Data for this task |
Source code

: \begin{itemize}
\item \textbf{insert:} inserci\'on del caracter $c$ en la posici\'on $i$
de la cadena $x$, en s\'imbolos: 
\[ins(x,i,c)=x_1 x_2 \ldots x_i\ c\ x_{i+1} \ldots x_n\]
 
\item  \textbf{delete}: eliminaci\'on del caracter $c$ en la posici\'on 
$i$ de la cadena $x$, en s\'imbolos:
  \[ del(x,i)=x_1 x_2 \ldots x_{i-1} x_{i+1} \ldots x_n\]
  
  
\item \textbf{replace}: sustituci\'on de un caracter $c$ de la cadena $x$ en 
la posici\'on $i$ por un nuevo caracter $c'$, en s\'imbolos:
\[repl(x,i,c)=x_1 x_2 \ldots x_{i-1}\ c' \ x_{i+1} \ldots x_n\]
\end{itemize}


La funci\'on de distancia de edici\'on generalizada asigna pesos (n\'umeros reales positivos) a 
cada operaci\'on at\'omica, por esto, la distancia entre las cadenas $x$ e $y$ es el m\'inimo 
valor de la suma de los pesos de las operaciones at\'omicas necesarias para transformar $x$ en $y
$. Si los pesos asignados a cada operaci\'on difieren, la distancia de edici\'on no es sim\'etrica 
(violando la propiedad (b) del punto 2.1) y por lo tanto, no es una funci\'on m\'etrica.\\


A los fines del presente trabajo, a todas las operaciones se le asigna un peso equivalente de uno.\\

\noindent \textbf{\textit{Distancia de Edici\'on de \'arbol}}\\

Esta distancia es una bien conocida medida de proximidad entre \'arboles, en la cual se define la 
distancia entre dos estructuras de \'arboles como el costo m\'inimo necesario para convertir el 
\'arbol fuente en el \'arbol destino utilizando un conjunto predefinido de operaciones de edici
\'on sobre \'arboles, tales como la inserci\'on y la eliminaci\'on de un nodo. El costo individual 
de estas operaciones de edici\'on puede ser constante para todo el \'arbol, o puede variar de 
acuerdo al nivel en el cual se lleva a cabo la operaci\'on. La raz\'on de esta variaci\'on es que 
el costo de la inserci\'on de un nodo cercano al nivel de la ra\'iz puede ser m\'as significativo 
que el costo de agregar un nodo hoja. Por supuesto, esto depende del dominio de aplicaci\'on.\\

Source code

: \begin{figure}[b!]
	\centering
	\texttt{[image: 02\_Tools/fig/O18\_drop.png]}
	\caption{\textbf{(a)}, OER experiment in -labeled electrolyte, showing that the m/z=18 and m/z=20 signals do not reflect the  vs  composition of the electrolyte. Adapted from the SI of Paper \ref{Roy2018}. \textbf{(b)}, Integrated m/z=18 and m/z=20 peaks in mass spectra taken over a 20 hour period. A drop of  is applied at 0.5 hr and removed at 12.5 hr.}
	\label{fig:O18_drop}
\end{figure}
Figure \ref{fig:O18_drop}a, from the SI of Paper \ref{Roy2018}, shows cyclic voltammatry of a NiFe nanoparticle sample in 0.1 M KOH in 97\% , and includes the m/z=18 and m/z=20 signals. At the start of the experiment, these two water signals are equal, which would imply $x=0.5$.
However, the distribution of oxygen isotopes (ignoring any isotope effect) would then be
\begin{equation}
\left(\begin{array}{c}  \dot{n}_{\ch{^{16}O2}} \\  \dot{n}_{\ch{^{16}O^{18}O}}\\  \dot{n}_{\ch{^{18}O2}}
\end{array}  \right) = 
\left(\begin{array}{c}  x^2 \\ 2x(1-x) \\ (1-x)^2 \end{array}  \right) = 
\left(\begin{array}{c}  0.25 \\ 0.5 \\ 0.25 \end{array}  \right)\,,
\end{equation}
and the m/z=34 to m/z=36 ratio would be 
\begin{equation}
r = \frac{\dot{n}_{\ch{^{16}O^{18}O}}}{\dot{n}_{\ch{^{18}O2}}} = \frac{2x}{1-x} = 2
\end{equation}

What the task asks |
Across the whole listing, how many lines contain the string "imbolos"? Give the number and no more.

Response |
3